Диме было немного не по себе. Он засунул руки в карманы и вспомнил о газете. Но прежде чем развернуть ее, он подумал, что хорошо бы в эту субботу съездить домой. Можно поговорить с сестричками из санитарной авиации. Пусть бы его отправили попутным самолетом. С ветерочком и бесплатно. Но он тут же отказался от соблазнительной мысли. У них в районе нет постоянной посадочной площадки. Можно приземлиться, как было однажды с бортхирургом Басовым, километрах в тридцати от дома. Басов тогда шел пешком, потому что его не нашла машина.
Нет уж, лучше автобусом!
Зарубин неспешно пошел вдоль больничного забора. Солнечно, птицы чирикают. Он остановился у тонкой липки, залюбовался, как воробей, дрожа крылом, чесал клювом себе подмышку.
Трудная жизнь не состарила ее,
не убавила доброты.
Потому что жизнь дает противоядие
от старости — ребенка…
Уходя, Саша по обыкновению заглянул в изолятор. Особых перемен в состоянии Бориса за эти дни не было. В палате дежурил Цейтлин. Он поглядывал на часы, лежавшие перед ним на столике, наклонялся к гофрированным трубкам — слушал дыхательные шумы.
— Боюсь отека легких, — признался он, протирая очки.
Аппарат отщелкивал вдохи и выдохи. Борис лежал на спине. Судорог теперь не было, они подавлялись лекарствами, которые вводил в вену Цейтлин.
Глушко сосчитал пульс, хотя в карте у Анатолия Ефимовича все было зафиксировано. Тот нацелил на него очки, но ничего не сказал. Понятно, что стажер не просто любопытствует — каждому хочется чем-то помочь.
— Да, — протянул Саша озабоченно и вышел.
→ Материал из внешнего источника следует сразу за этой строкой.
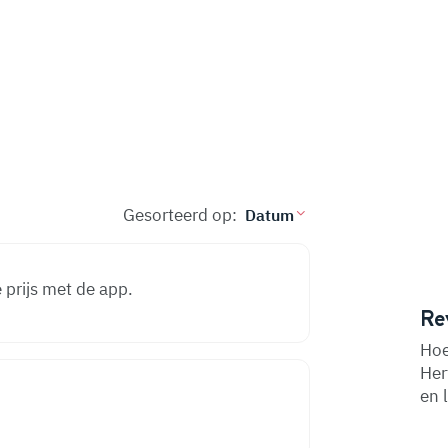
Gesorteerd op:
prijs met de app.
Re
Hoe
Her
en 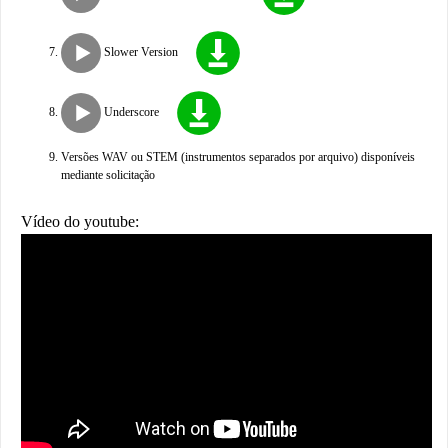
Slower Version
Underscore
Versões WAV ou STEM (instrumentos separados por arquivo) disponíveis
mediante solicitação
Vídeo do youtube: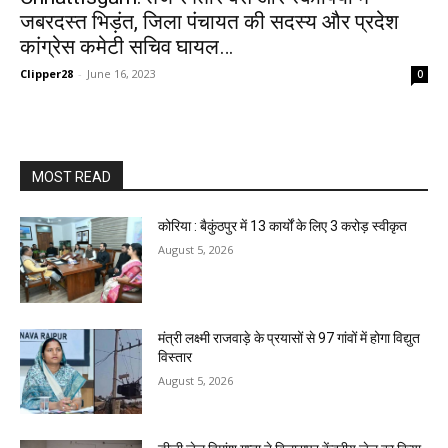
जबरदस्त भिड़ंत, जिला पंचायत की सदस्य और प्रदेश
कांग्रेस कमेटी सचिव घायल…
Clipper28
-
June 16, 2023
0
MOST READ
कोरिया : बैकुंठपुर में 13 कार्यों के लिए 3 करोड़ स्वीकृत
August 5, 2026
मंत्री लक्ष्मी राजवाड़े के प्रयासों से 97 गांवों में होगा विद्युत
विस्तार
August 5, 2026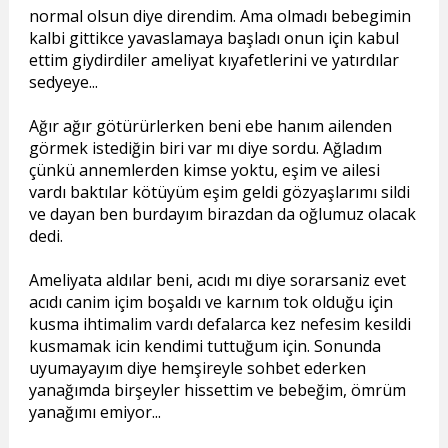
normal olsun diye direndim. Ama olmadı bebegimin
kalbi gittikce yavaslamaya başladı onun için kabul
ettim giydirdiler ameliyat kıyafetlerini ve yatırdılar
sedyeye...
Ağır ağır götürürlerken beni ebe hanım ailenden
görmek istediğin biri var mı diye sordu. Ağladım
çünkü annemlerden kimse yoktu, eşim ve ailesi
vardı baktılar kötüyüm eşim geldi gözyaşlarımı sildi
ve dayan ben burdayım birazdan da oğlumuz olacak
dedi.
Ameliyata aldılar beni, acıdı mı diye sorarsaniz evet
acıdı canim içim boşaldı ve karnım tok olduğu için
kusma ihtimalim vardı defalarca kez nefesim kesildi
kusmamak icin kendimi tuttuğum için. Sonunda
uyumayayım diye hemşireyle sohbet ederken
yanağımda birşeyler hissettim ve bebeğim, ömrüm
yanağımı emiyor...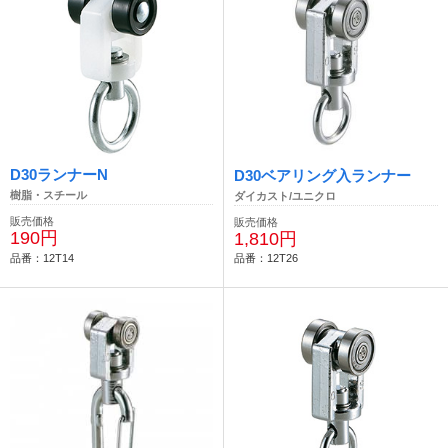
D30ランナーN
D30ベアリング入ランナー
樹脂・スチール
ダイカスト/ユニクロ
販売価格
販売価格
190円
1,810円
品番：12T14
品番：12T26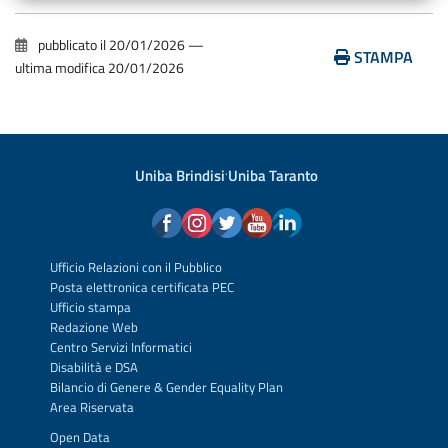
pubblicato il
20/01/2026
—
STAMPA
ultima modifica
20/01/2026
Uniba Brindisi
·
Uniba Taranto
Ufficio Relazioni con il Pubblico
Posta elettronica certificata PEC
Ufficio stampa
Redazione Web
Centro Servizi Informatici
Disabilità e DSA
Bilancio di Genere & Gender Equality Plan
Area Riservata
Open Data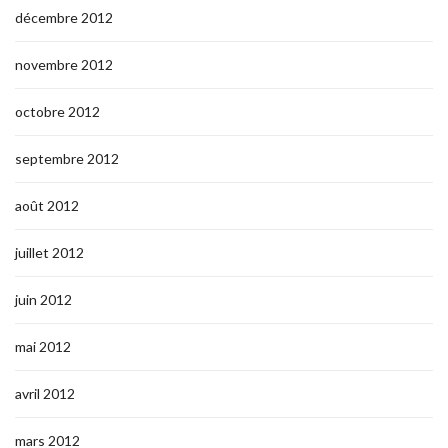
décembre 2012
novembre 2012
octobre 2012
septembre 2012
août 2012
juillet 2012
juin 2012
mai 2012
avril 2012
mars 2012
На улице пахло цветами и пылью — обычное смешение противоборствующих запахов большого города. Он прошел через калитку около котельни и направился к автобусной остановке. Дорога была громкой, пропахшей дизельным смрадом. На другой стороне улицы, как Святогор, возвышалась водонапорная башня с потемневшей от долгих лет датой, выложенной силикатным кирпичом — «1947». Дома и тополиную зелень оберегала низкая чугунная загородка. Вдоль нее тянулась траншея, по краям пухлая земля насыпана вперемешку с глиной и камнями. Между катков и куч, вокруг наработанного и недоделанного, пружиня на хлябких через траншею мостках, хозяйски ходил человек в костюме, что-то говорил двум другим которые были чумазы, молчаливы и нелюбопытны — изредка кивали головами, сплевывали, выбивали ногтями музыку на асфальтовом котле.
Глушко посмотрел в траншею, где, просмоленная и спеленатая какой-то белой лентой, вытянулась на дне труба. Крякнув от восхищения, сбежал с насыпи и у остановки дождался автобуса.